Activity → Copy out all the records, replacing every "camera" with "view" and keeping everything else the same. Leave the pictures out of your answer.

++++ Input ++++

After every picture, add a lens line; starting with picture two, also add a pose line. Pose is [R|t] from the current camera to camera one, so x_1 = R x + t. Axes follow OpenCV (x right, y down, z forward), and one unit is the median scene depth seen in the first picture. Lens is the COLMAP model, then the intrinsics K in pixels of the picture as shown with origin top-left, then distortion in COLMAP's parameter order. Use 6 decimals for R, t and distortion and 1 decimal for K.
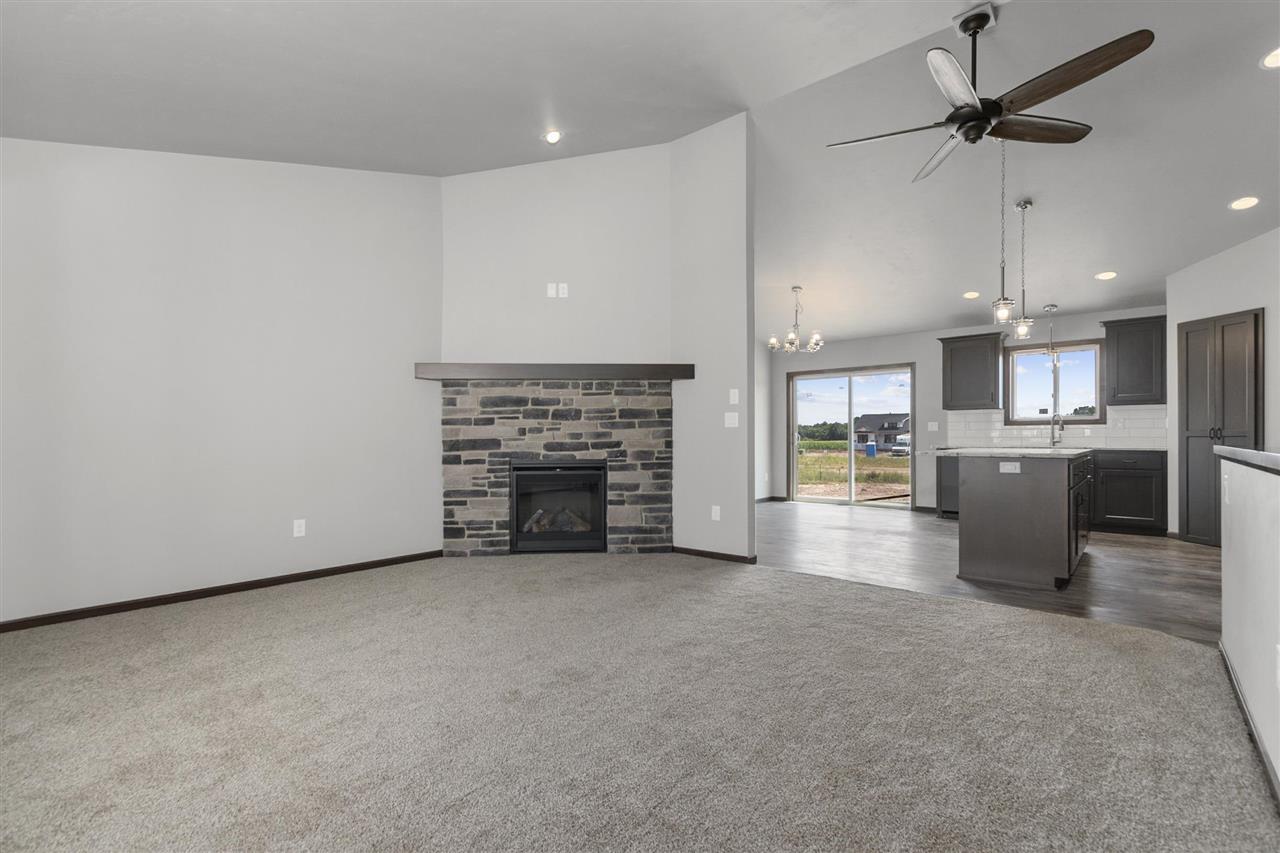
lens RADIAL K [[589.3, 0, 609.8], [0, 589.3, 444.5], [0, 0, 1]] dist [0.004188, 0.000154]
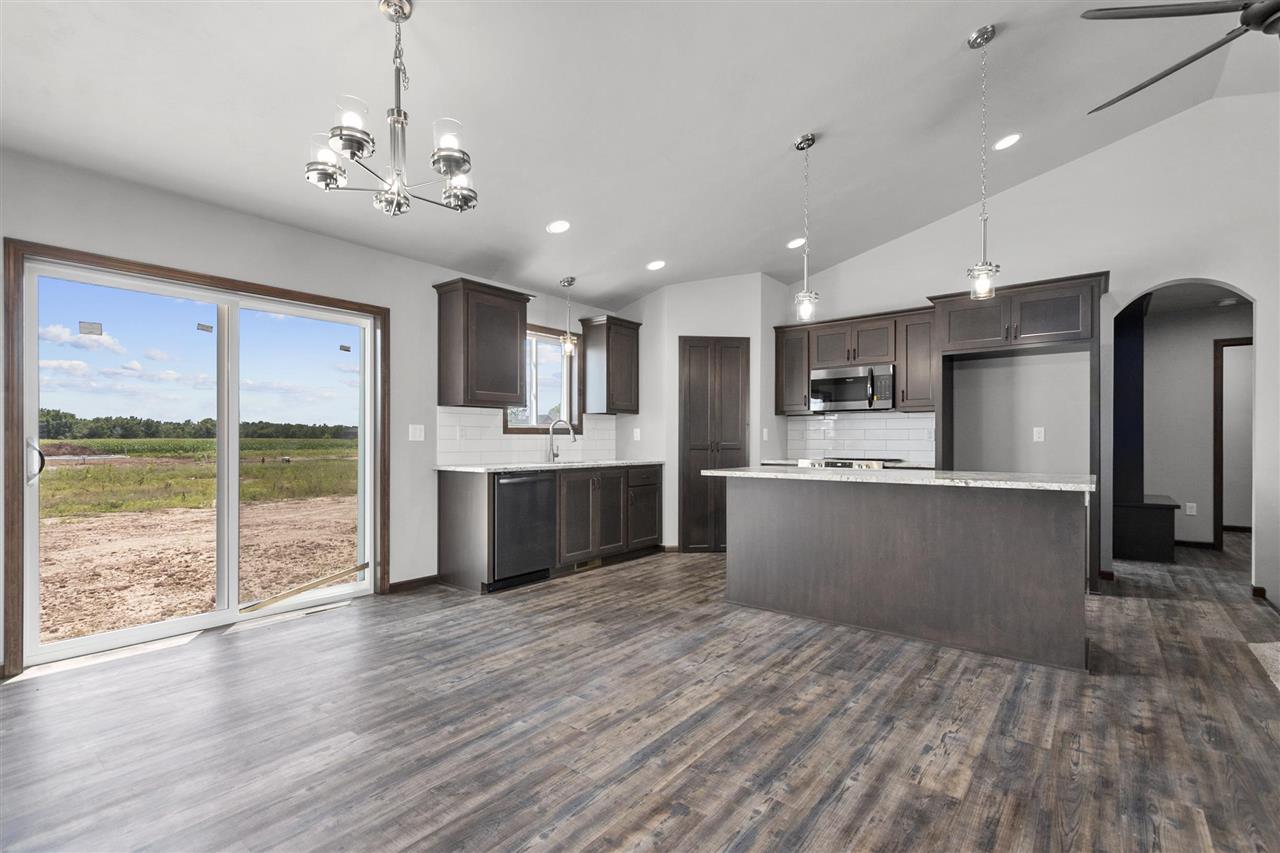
lens RADIAL K [[589.3, 0, 628.5], [0, 589.3, 452.1], [0, 0, 1]] dist [0.004188, 0.000154]
pose [[-0.061623, -0.010873, 0.998040, -0.031267], [0.013761, 0.999836, 0.011742, -0.024543], [-0.998005, 0.014457, -0.061463, 1.305521]]
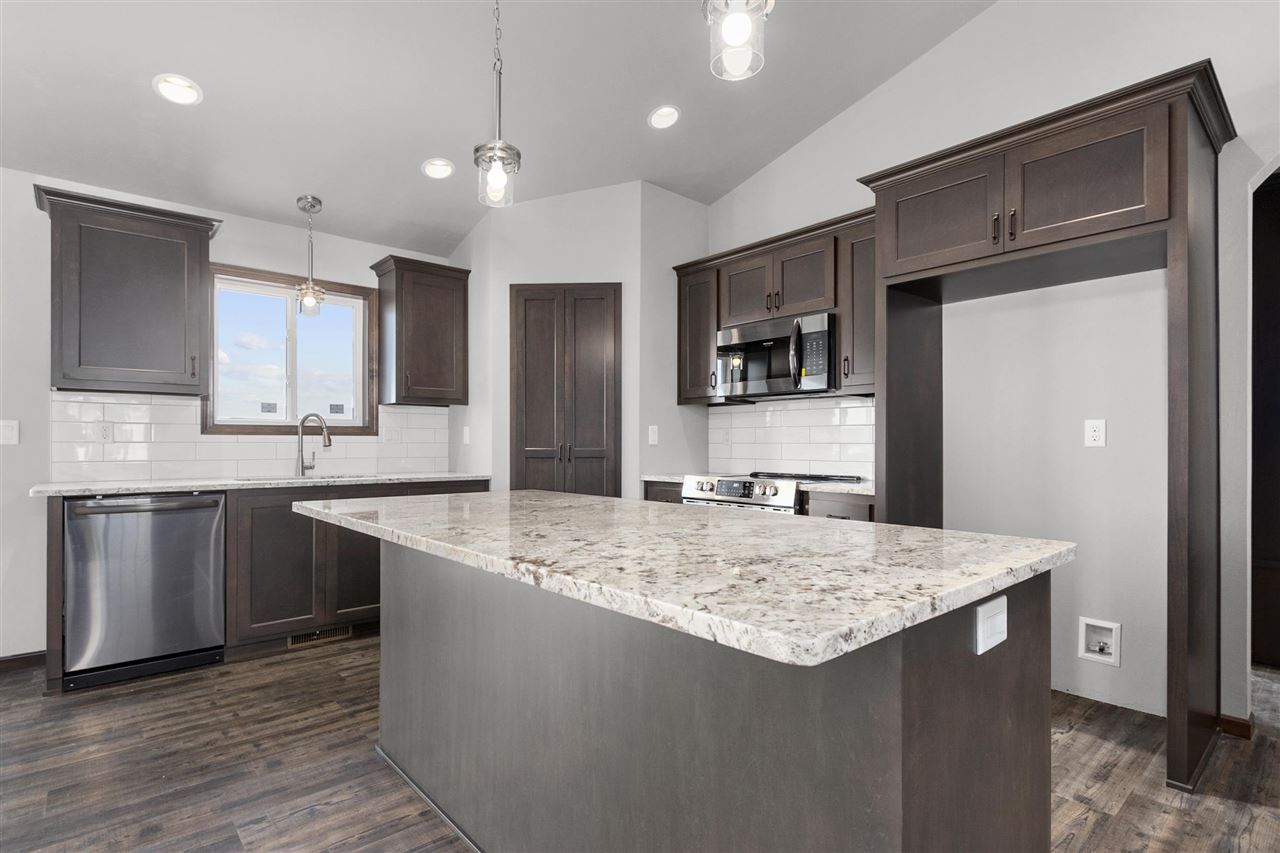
lens RADIAL K [[629.5, 0, 632.6], [0, 629.5, 453.5], [0, 0, 1]] dist [-0.001172, -0.000423]
pose [[0.111791, -0.006571, 0.993710, 0.324438], [0.011127, 0.999924, 0.005360, -0.023182], [-0.993669, 0.010457, 0.111855, 0.899049]]
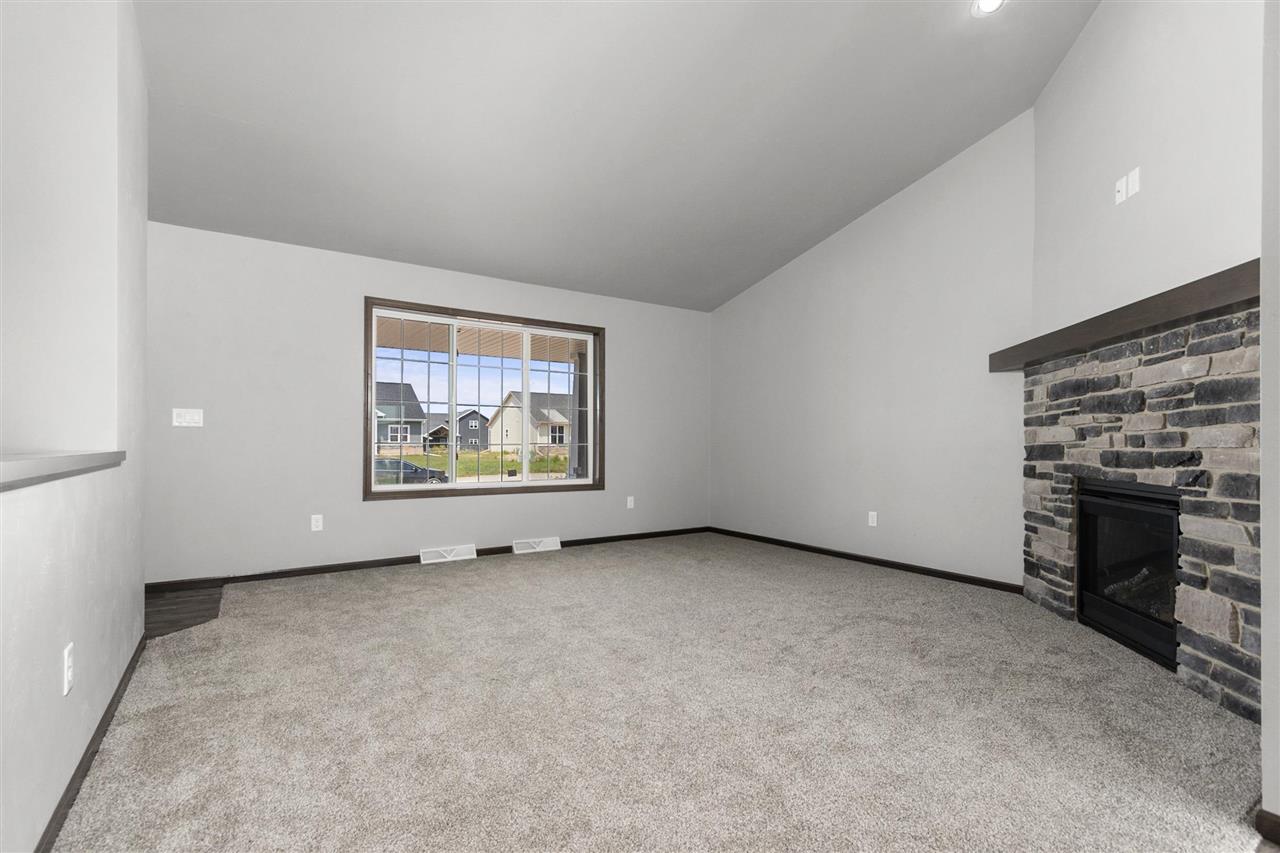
lens RADIAL K [[589.3, 0, 636.1], [0, 589.3, 432.3], [0, 0, 1]] dist [0.004188, 0.000154]
pose [[-0.246069, -0.011945, -0.969179, 0.588574], [-0.017127, 0.999822, -0.007974, -0.009874], [0.969101, 0.014637, -0.246230, 0.680744]]
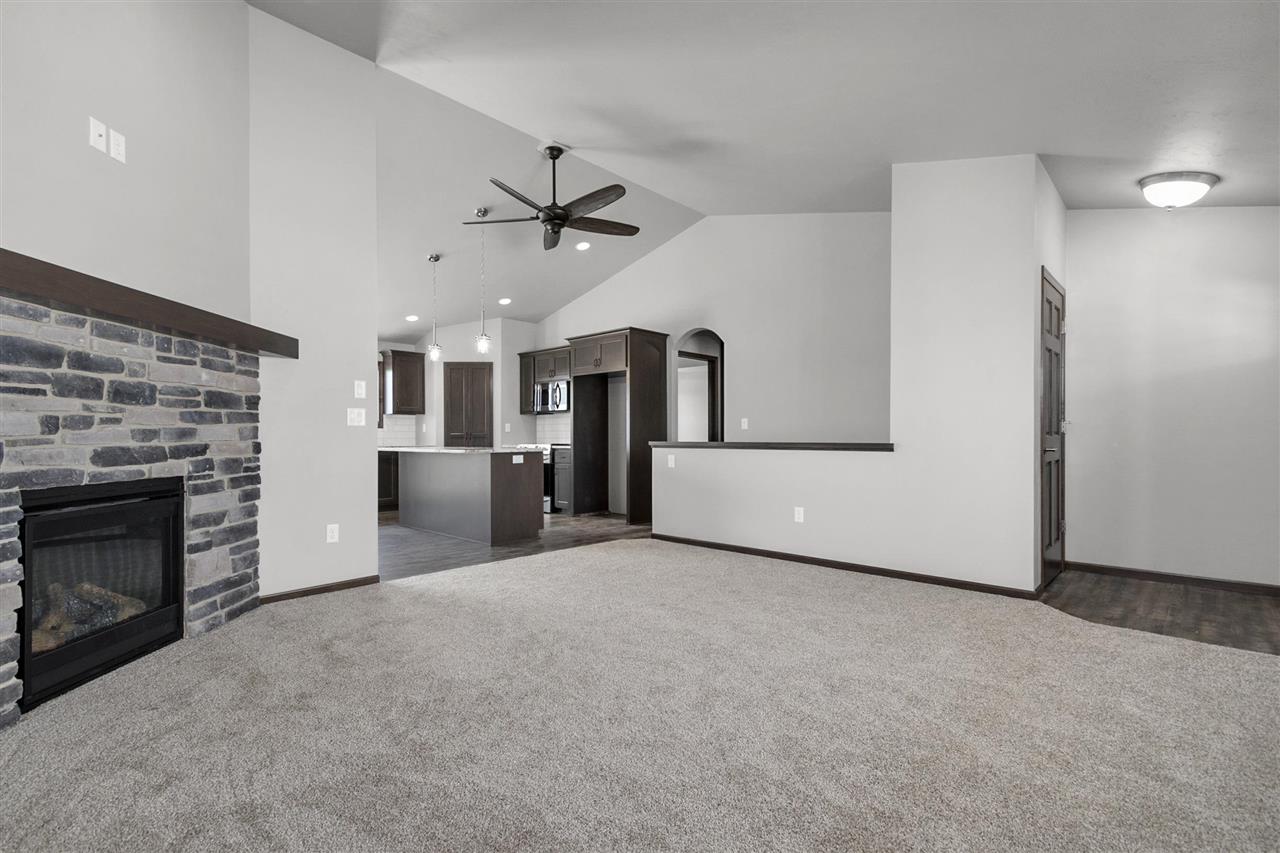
lens RADIAL K [[589.3, 0, 634.9], [0, 589.3, 431.7], [0, 0, 1]] dist [0.004188, 0.000154]
pose [[0.030949, 0.011475, 0.999455, -0.573884], [0.014494, 0.999824, -0.011928, -0.004690], [-0.999416, 0.014856, 0.030778, 0.542817]]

++++

Output below →
After every picture, add a lens line; starting with picture two, also add a pose line. Pose is [R|t] from the current view to view one, so x_1 = R x + t. Axes follow OpenCV (x right, y down, z forward), and one unit is the median scene depth seen in the first picture. Lens is the COLMAP model, then the intrinsics K in pixels of the picture as shown with origin top-left, then distortion in COLMAP's parameter order. Use 6 decimals for R, t and distortion and 1 decimal for K.
lens RADIAL K [[589.3, 0, 609.8], [0, 589.3, 444.5], [0, 0, 1]] dist [0.004188, 0.000154]
lens RADIAL K [[589.3, 0, 628.5], [0, 589.3, 452.1], [0, 0, 1]] dist [0.004188, 0.000154]
pose [[-0.061623, -0.010873, 0.998040, -0.031267], [0.013761, 0.999836, 0.011742, -0.024543], [-0.998005, 0.014457, -0.061463, 1.305521]]
lens RADIAL K [[629.5, 0, 632.6], [0, 629.5, 453.5], [0, 0, 1]] dist [-0.001172, -0.000423]
pose [[0.111791, -0.006571, 0.993710, 0.324438], [0.011127, 0.999924, 0.005360, -0.023182], [-0.993669, 0.010457, 0.111855, 0.899049]]
lens RADIAL K [[589.3, 0, 636.1], [0, 589.3, 432.3], [0, 0, 1]] dist [0.004188, 0.000154]
pose [[-0.246069, -0.011945, -0.969179, 0.588574], [-0.017127, 0.999822, -0.007974, -0.009874], [0.969101, 0.014637, -0.246230, 0.680744]]
lens RADIAL K [[589.3, 0, 634.9], [0, 589.3, 431.7], [0, 0, 1]] dist [0.004188, 0.000154]
pose [[0.030949, 0.011475, 0.999455, -0.573884], [0.014494, 0.999824, -0.011928, -0.004690], [-0.999416, 0.014856, 0.030778, 0.542817]]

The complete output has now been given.